Millenial gives radio new heartbeat





With the explosive growth of digital streaming, the rise of social media and other online distractions, many have pronounced terrestrial radio dead. However, KOKA 980 AM – The Heart of Gospel – Shreveport, Louisiana’s first African American radio station, with a history dating back to the 1950s – is very much alive. The station – which had been in decline for some years – has been robustly resuscitated by its proactive 31-year-old program director, Charles “Pastor CeJay” Johnson. In the midst of a national pandemic and civil rights unrest, Johnson has taken stands and made decisions that have renewed the station’s relationship with the local community and made it a leader in the gospel music industry nationally.

Johnson assumed his position in August of 2019 – a few months after the death of KOKA’s longtime program director, Eddie Giles, an R&B singer-turned pastor, who had been with the station for over 46 years. Aside from rebranding the station, Johnson overhauled the playlist to attract a younger audience while retaining its longtime listenership. “The station had no social media presence at all,” he admits. “This station had been written off – we didn’t have a relationship with the community anymore, no relationship with the major gospel labels and we worked very quickly to repair those problems.”

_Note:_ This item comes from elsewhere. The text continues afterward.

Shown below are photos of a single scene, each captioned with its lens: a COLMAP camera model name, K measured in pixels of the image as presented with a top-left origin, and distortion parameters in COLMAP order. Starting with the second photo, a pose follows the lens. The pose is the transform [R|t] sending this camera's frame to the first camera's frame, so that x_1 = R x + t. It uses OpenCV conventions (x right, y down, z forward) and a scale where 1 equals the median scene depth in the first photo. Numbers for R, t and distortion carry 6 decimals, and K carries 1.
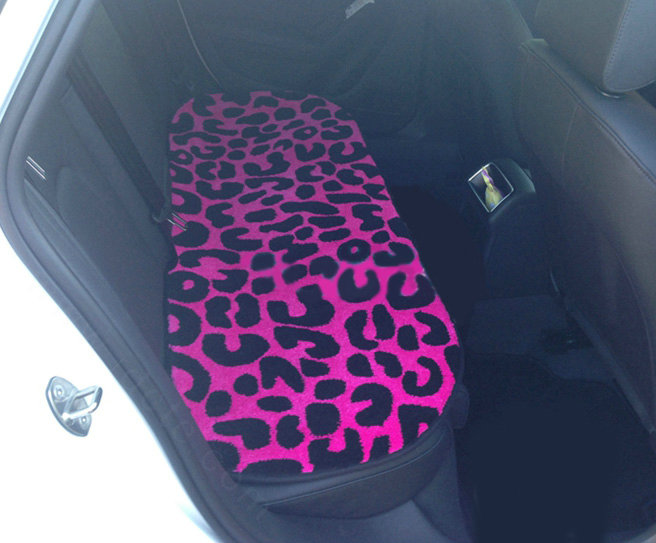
lens RADIAL K [[679.7, 0, 328.0], [0, 679.7, 271.5], [0, 0, 1]] dist [0.147960, 0.002263]
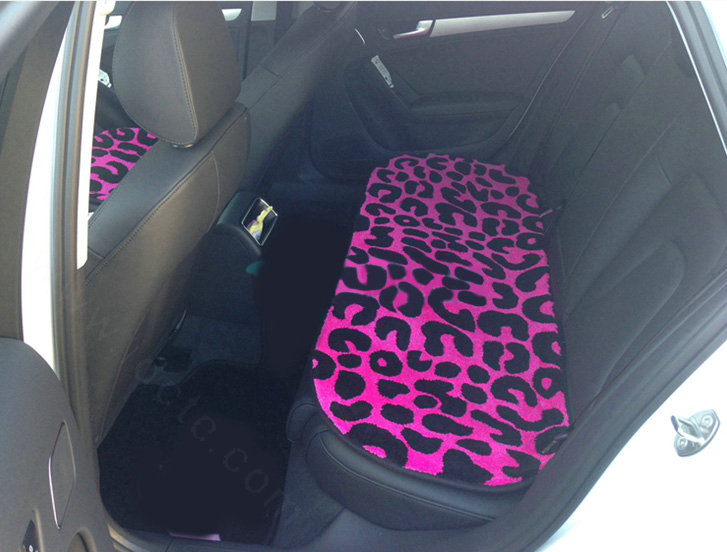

Under Johnson’s management, KOKA ratings are up and it’s become a reporting station for Billboard Magazine’s Gospel Airplay chart panel. It has revived its relationships with the gospel industry too. Fred Hammond recently drove from his home in Dallas to spend time with KOKA staff and to thank them for their support of his No. 1 hit, “Alright.” Even Kirk Franklin recently did a Facebook Live with the station to promote his latest No. 1 radio hit, “Just for Me.”

“This is not just a gospel station,” Johnson says. “It’s a community station” The station partnered with a law firm to pay for and to distribute thousands of face masks to slow the spread of the coronavirus. During the winter, they give away coats and food baskets to the needy. Civic leaders call upon him for advice and he led the June 7th Unity march through Shreveport in light of George Floyd’s murder in Minneapolis. “There was so much tension and bitterness, many people had been scarred from the past. There were people protesting in our streets,” he says. “We had the mayor. We had the district attorney. We had the school superintendent. We had the chief of police. We had church congregations – black and white – who all took to the street.”

Taking to the streets is not the role Johnson envisioned for himself during his youth. He planned to become a schoolteacher, earning degrees from multiple schools, including East Texas Baptist University. He’s currently working on a doctorate from the United Theological Seminary in Dayton, OH. Along the way, Johnson’s passion for education evolved into a call to ministry. Initially, he held down a full-time job at a call center while pastoring. It was only when he sought a radio show to expand his ministry that broadcasting entered the picture. “I never had an interest in radio,” he says. However, he took a job at Alpha Media radio in 2010 as an advertising rep. Over the years, he’s earned millions of dollars for the cluster of six Shreveport radio stations.

At the company, Johnson was mentored by R&B programmer, Quinn Echols, who gave him a half-hour Sunday morning program, “Pastor CeJay’s 30 Minute Praise Break,” on KBTT – 103.7 The Beat. The show kept growing in popularity, eventually expanding to five hours. When KOKA’s longtime music director died last year, Alpha Media staffers thought that with his sales experience and pastoral history, that he’d be the perfect person to carry the station into a new era. For Johnson, it’s not simply about creating a better music playlist, but also about bringing harmony to the community. “One of the things we have tried to do is become leaders who affect change versus leaders who just complain about where we are,” he says. “When I was growing up there was a saying old folks would say, `Don’t talk the talk, if you can’t walk the walk.’ We have tried to position ourselves to not only talk, but most importantly to walk.”